No matter what your status and credibility, the people sitting in the room that you go to pitch or give them the phone are thinking about something else. They can barely remember the material that you sent them. You’re really starting from zero.

Your job is to raise your status to impress them on your credibility, busyness, that you’re in demand and you have a great deal so they pay attention. People only pay attention to people with status. I discuss it heavily in the book.

Your number one job is not to say, “Thank you so much for having me come here. I really appreciate it. We’re so excited to meet you.” Those are status lowering things.

Come on time, even though I was late here. Try to come on time. Whatever time you’re there, say, “We agreed to start at 10:00. It’s 10:05. I know you’re still waiting for people to come. I’m busy. I have to leave at 11:00. Why don’t we kick the meeting off, and whoever comes, comes so we can complete it?”

This is high status professional behavior of a real business person. Raise your status. Get your pitch done in 20 minutes. At the end of the meeting, put pressure on the buyer or the investor and don’t ask them what they think.

That’s what Pitch Anything is about. It’s about how to run that process so that you’re in control, and the investor doesn’t just grind you into pulp, blow you away like dust in the wind. Then you wonder what happened.

If something bad happens, then you make that bad thing happen. You don’t get bad things that happen to you. That’s what I think Pitch Anything is about.

Patrick:     Like I said, I haven’t read it all. I’ve read it enough to use that as a mirror versus my experience. I love your stories, by the way. Your stories are amazing.

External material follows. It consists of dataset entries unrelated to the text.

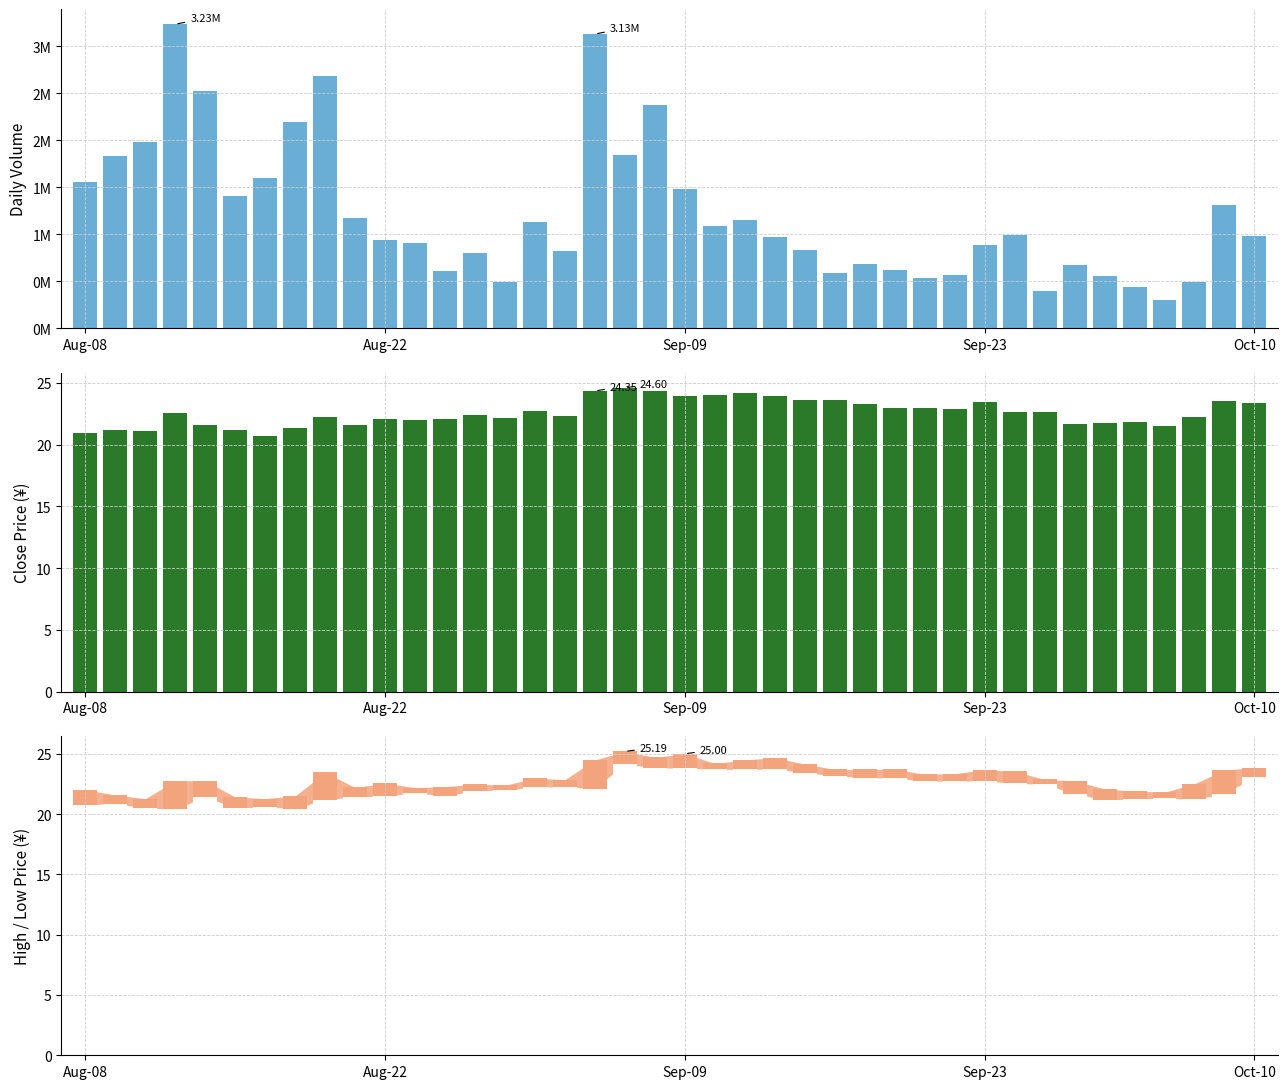

Which label corresponds to the largest value in the chart?

Sep-23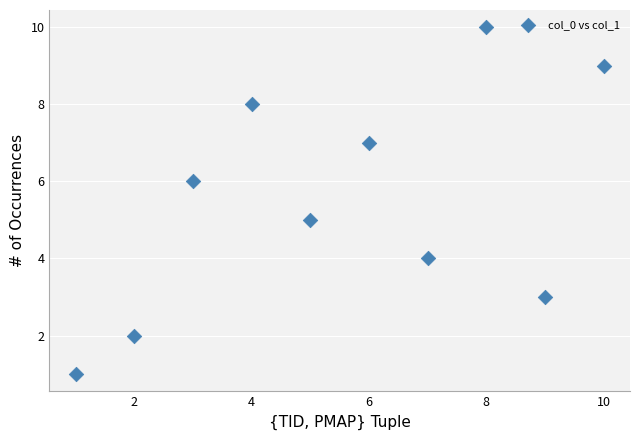

What is the range of Y values (max minus min)?

9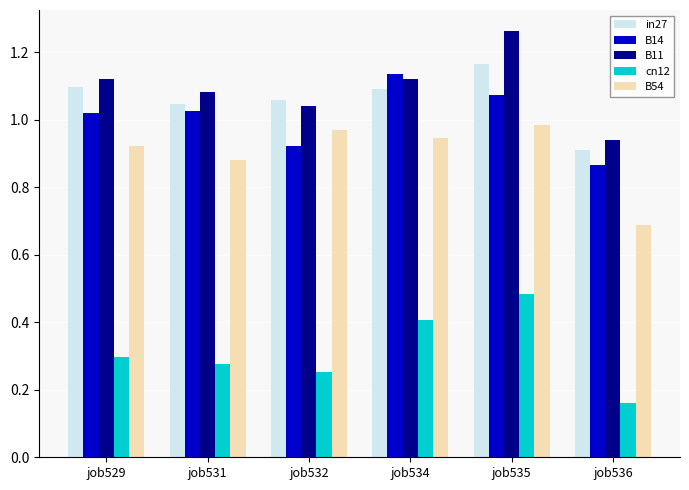

What is the sum of all B11 values?

6.6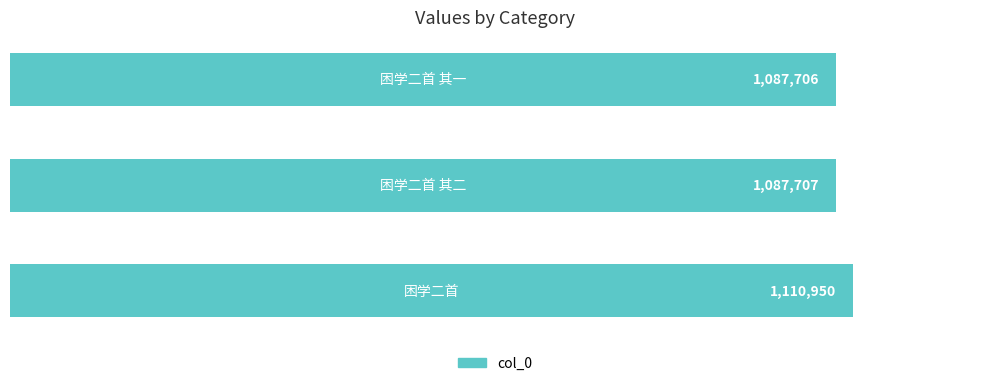

What is the sum of all values?

3286363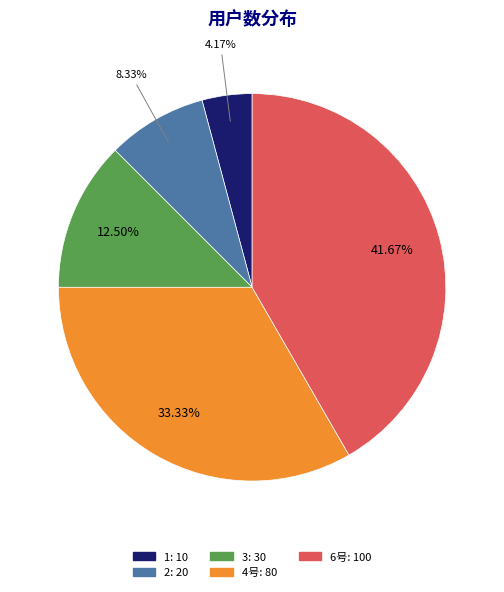

Is the sum of 1 and 4号 greater than half?

No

I think that’s one of the things that gets to your heart and really makes you think about things.

                  There’s a lot of subtlety associated with the things that you talk about. I think that’s where coaching, mentorship and having someone as a sounding board is needed. It’s not like a math textbook where you say, “Oh, now I know how to do differential equations.”

There’s a human element to this stuff. I’m not saying someone that’s a deep science technical founder can’t do the things that you’re talking about, but it takes coaching, training and mentorship.

It’s a great book. I think it’s awesome. You’re a great guy. I know you’re super busy.

Oren:         Yes. Thank you.

Patrick:     Thanks a lot, Oren. I appreciate it.

Oren:         It’s great.

Patrick:     This is Patrick Henry, the CEO of QuestFusion, with the Real Deal…What Matters.

I really like many of the insights that Oren has about investors, and companies, and the value of expert knowledge in the process of raising money for your company.

This is Patrick Henry, the CEO of QuestFusion, with The Real Deal…What Matters.